Given data below:

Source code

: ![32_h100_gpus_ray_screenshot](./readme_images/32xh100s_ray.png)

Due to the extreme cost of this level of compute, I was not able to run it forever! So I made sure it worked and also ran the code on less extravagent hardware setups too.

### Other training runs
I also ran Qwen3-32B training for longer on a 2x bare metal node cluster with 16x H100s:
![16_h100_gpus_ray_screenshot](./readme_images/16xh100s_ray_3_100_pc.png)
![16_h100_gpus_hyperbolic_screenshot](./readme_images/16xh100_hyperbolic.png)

End of Given data.

> Problem description
Set down the whole listing again, exactly as it was given.

> Reply
Source code

: ![32_h100_gpus_ray_screenshot](./readme_images/32xh100s_ray.png)

Due to the extreme cost of this level of compute, I was not able to run it forever! So I made sure it worked and also ran the code on less extravagent hardware setups too.

### Other training runs
I also ran Qwen3-32B training for longer on a 2x bare metal node cluster with 16x H100s:
![16_h100_gpus_ray_screenshot](./readme_images/16xh100s_ray_3_100_pc.png)
![16_h100_gpus_hyperbolic_screenshot](./readme_images/16xh100_hyperbolic.png)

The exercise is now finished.